The Cross is not a political slogan

Living in Montreal and two other Canadian cities in the 1970s I became aware of the politics that ruled the Greek Orthodox churches in Canada. As a matter of fact, it came to the point, at least in Montreal, that the Hellenic Community administration that governed all the Greek churches of Montreal was split along the lines of the political parties of Greece!

The politicization of the church has been a fact since the unfortunate transformation that the emperor Constantine initiated. We are still living in the Constantinian era. And not only the Orthodox Church! Even those churches that do not consider Constantine as a saint are nevertheless living under the shadow cast by his reign.
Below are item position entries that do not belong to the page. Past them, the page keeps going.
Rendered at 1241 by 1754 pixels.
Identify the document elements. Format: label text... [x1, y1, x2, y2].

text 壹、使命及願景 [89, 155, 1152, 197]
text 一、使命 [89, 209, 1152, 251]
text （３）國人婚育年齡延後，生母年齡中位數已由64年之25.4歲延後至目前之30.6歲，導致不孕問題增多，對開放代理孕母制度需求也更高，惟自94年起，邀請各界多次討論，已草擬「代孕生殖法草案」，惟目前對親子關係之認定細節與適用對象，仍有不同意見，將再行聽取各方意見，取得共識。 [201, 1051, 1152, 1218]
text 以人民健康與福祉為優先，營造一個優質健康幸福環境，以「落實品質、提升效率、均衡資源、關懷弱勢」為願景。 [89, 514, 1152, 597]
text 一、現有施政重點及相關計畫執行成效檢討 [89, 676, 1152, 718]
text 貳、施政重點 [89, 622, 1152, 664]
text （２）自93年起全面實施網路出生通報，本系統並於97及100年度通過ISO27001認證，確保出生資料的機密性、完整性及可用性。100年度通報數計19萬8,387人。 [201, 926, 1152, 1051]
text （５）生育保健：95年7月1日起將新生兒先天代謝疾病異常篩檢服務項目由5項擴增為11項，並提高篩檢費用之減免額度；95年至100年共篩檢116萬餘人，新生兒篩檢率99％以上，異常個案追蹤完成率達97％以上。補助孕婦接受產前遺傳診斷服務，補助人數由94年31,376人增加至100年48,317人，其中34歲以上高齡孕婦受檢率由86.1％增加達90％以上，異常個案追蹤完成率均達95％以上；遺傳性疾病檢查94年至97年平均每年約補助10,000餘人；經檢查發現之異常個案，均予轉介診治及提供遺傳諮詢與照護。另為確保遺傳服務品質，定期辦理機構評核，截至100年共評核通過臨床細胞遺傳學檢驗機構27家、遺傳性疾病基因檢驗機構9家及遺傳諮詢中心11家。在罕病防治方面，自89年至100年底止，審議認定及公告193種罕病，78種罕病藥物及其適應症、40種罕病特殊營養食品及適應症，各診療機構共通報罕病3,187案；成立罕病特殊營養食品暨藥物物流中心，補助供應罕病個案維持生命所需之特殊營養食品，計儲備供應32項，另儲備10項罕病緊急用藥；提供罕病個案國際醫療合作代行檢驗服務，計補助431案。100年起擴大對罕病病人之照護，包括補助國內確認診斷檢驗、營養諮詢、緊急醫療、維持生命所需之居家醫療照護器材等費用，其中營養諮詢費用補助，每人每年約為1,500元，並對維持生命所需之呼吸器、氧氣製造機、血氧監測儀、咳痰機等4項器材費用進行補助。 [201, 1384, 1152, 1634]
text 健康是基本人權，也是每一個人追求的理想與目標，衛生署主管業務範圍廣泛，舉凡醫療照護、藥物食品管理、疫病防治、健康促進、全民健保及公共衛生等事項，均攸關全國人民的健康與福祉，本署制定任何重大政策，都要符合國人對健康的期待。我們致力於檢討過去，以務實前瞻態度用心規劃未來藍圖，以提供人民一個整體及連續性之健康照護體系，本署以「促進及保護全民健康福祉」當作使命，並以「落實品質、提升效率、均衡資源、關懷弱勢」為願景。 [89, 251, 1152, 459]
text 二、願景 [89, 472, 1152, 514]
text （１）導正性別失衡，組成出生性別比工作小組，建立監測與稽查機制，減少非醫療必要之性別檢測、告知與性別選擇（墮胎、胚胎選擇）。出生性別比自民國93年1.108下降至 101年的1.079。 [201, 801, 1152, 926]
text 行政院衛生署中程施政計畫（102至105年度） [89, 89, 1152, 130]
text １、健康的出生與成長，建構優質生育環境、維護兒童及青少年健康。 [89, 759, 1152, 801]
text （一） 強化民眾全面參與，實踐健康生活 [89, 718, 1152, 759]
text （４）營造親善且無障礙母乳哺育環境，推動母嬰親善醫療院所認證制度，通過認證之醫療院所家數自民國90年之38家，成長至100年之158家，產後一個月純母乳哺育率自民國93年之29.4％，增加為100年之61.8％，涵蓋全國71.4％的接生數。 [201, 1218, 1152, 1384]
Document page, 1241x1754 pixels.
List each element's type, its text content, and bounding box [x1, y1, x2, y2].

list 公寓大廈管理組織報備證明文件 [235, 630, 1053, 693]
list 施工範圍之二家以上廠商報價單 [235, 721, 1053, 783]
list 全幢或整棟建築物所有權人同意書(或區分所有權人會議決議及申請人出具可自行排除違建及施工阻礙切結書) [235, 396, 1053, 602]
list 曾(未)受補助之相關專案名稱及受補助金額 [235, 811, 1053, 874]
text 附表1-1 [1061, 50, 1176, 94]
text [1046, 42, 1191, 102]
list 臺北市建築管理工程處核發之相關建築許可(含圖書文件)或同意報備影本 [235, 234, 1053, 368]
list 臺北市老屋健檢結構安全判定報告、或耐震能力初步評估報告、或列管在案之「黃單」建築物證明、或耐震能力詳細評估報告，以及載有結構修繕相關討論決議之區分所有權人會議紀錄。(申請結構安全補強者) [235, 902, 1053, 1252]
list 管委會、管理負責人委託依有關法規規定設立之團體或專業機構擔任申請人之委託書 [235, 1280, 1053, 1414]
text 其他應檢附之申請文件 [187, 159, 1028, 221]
Consider the 20th century. The official Lutheran Church in Germany quickly capitulated to Hitler, leaving only a small remnant of German Lutherans who remained loyal to the gospel of Jesus Christ rather than Nazi ideology. The Catholic Church in Spain supported the dictatorship of Franco; and in most Latin American countries supported and blessed ruthless dictatorships throughout most of the 20th century. Even in the Greece, the church embraced the dictatorship of the colonels, 1967-73,  and the slogan, <<Ελλάς Ελλήνων Χριστιανών>>, loosely translated as, “Greece, [the land] of Greeks, Christians”. I inserted “the land” which is not present in the original but is one of the ways it can be translated – the other way being “Greece, [for] Greeks, Christians.” I also separated Greeks and Christians by a comma to capture more of the flavor of the original. For the meaning is not that there are Greeks who are Christians – but Greeks ARE Christians. If someone is not a Christian he or she is not Greek, and hence not part of Greece. It was a slogan that perfectly expressed the marriage of church and state and the nationalist identity of every embedded member of that society.

The colonels’ slogan can be equally well applied to other societies. There is a very sizable segment of the US population who would subscribe to something similar for American society. It is all part and parcel of the politicization of Christianity that we have inherited from the fourth century revolution in church-state relationship.

Today politics define the Christian experience in this country to an increasingly alarming extent. Once a label has been attached to a person’s form of Christianity, that person is only allowed to support the politics that go with that label. So, for example, a “liberal” Christian cannot be liberal if he or she is against abortion. A “conservative” Christian cannot be conservative if he or she approves of same-sex marriage. If you were “evangelical” in 2016 you had to vote for Donald Trump; if you were “progressive” you had to vote for Hillary Clinton – you were a traitor to your label if you voted otherwise! So your political or religious label puts you in a straitjacket – hence the polarization that is quickly destroying the social fabric and the possibility of reasonable dialogue.

Nazi insignia combining key symbols, including the cross (click to enlarge).
Typical piece of Nazi “Christian” propaganda (click to enlarge)

This is a frightful situation. Allegiance to the gospel of Jesus Christ is replaced by allegiance to a political slogan or ideology. This is what the church did in Nazi Germany. Nazi Christians even represented the Cross inside or with the swastika! But there were a few Christians who did not fall in line – and many of them paid with their lives. The most famous of the resisters was the theologian and pastor, Dietrich Bonhoeffer, who spent two years in Nazi prisons but was quickly killed by order of Hitler in the last days of the war, as the Allies were about to enter Berlin. During his two years of imprisonment, Bonhoeffer wrote a series of letters and theological essays that were collected after his death by his close friend and relative, Eberhard Bethge. They were published under the title Letters and Papers from Prison, a book which I consider one of the most important books ever written by a Christian. It is a book well worth reading as the line between the cross and political and racist ideologies becomes increasingly blurred.

Like all citizens of a nation, Christians will have their own political views and preferences – but we do not have God’s permission to turn the Cross into a slogan or marry the gospel of Jesus Christ to any political ideology, left or right. Political engagement is important and necessary for Christians. But political engagement is tricky and treacherous. Better to be wrong in your politics than to be wrong in defending your politics with scripture! Venture with fear and trembling. And never assume that God agrees with your politics.